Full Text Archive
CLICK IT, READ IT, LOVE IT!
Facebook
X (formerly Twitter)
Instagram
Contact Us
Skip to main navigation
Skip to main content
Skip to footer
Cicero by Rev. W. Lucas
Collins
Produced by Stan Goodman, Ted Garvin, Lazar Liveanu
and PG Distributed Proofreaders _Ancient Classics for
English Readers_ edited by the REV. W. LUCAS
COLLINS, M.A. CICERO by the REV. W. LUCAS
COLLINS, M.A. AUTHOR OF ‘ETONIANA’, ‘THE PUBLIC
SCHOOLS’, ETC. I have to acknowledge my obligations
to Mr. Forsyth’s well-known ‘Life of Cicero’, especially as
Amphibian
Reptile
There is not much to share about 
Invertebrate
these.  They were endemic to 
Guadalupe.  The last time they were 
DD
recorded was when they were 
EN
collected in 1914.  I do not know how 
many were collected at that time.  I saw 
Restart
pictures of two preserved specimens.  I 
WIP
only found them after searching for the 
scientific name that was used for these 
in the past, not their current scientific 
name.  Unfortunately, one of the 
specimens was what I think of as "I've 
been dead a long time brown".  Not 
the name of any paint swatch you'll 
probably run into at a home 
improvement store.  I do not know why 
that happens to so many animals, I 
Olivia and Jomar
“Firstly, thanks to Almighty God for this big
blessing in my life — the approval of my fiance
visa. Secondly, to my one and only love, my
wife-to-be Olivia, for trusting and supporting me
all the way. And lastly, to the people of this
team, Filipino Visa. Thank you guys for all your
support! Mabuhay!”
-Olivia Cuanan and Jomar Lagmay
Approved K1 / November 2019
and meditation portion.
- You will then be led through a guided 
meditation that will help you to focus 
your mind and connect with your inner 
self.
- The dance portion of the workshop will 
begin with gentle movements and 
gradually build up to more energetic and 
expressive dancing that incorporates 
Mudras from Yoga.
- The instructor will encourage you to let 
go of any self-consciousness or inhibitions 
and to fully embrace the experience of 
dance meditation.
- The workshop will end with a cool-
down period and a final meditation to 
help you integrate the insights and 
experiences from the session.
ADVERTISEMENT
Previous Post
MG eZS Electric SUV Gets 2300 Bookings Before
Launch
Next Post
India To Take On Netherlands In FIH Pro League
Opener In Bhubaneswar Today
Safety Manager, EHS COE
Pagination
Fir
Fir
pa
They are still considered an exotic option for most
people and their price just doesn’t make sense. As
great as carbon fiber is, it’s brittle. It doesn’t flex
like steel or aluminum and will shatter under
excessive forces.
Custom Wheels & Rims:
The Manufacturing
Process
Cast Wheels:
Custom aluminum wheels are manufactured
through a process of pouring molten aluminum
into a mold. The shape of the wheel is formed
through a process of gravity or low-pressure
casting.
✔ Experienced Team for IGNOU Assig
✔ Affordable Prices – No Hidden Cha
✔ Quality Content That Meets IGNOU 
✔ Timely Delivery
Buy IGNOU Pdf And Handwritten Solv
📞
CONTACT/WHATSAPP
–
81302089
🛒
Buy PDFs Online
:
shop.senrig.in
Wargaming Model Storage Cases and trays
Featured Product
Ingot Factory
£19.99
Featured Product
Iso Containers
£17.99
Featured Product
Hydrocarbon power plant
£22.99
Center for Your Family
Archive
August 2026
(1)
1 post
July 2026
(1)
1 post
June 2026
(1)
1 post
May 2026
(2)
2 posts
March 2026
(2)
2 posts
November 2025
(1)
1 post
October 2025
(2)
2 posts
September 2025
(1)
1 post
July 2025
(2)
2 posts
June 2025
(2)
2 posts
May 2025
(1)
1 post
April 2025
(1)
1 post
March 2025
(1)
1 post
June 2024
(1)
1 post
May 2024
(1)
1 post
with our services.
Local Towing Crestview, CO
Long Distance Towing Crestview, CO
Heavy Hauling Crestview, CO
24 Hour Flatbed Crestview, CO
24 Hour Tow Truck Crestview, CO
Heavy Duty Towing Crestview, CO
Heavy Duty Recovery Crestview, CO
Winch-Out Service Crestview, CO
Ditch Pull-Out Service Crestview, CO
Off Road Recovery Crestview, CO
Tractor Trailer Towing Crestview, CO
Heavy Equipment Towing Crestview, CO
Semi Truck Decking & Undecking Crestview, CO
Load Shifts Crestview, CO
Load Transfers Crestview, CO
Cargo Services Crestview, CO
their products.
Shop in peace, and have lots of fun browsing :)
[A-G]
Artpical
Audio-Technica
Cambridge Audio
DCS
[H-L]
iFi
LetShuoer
━━━━━━
Retype the stretch of the records from their first line through the line containing "Mudras from Yoga.", reproducing each line as it stands.

# [TASK SOLUTION]
Full Text Archive
CLICK IT, READ IT, LOVE IT!
Facebook
X (formerly Twitter)
Instagram
Contact Us
Skip to main navigation
Skip to main content
Skip to footer
Cicero by Rev. W. Lucas
Collins
Produced by Stan Goodman, Ted Garvin, Lazar Liveanu
and PG Distributed Proofreaders _Ancient Classics for
English Readers_ edited by the REV. W. LUCAS
COLLINS, M.A. CICERO by the REV. W. LUCAS
COLLINS, M.A. AUTHOR OF ‘ETONIANA’, ‘THE PUBLIC
SCHOOLS’, ETC. I have to acknowledge my obligations
to Mr. Forsyth’s well-known ‘Life of Cicero’, especially as
Amphibian
Reptile
There is not much to share about 
Invertebrate
these.  They were endemic to 
Guadalupe.  The last time they were 
DD
recorded was when they were 
EN
collected in 1914.  I do not know how 
many were collected at that time.  I saw 
Restart
pictures of two preserved specimens.  I 
WIP
only found them after searching for the 
scientific name that was used for these 
in the past, not their current scientific 
name.  Unfortunately, one of the 
specimens was what I think of as "I've 
been dead a long time brown".  Not 
the name of any paint swatch you'll 
probably run into at a home 
improvement store.  I do not know why 
that happens to so many animals, I 
Olivia and Jomar
“Firstly, thanks to Almighty God for this big
blessing in my life — the approval of my fiance
visa. Secondly, to my one and only love, my
wife-to-be Olivia, for trusting and supporting me
all the way. And lastly, to the people of this
team, Filipino Visa. Thank you guys for all your
support! Mabuhay!”
-Olivia Cuanan and Jomar Lagmay
Approved K1 / November 2019
and meditation portion.
- You will then be led through a guided 
meditation that will help you to focus 
your mind and connect with your inner 
self.
- The dance portion of the workshop will 
begin with gentle movements and 
gradually build up to more energetic and 
expressive dancing that incorporates 
Mudras from Yoga.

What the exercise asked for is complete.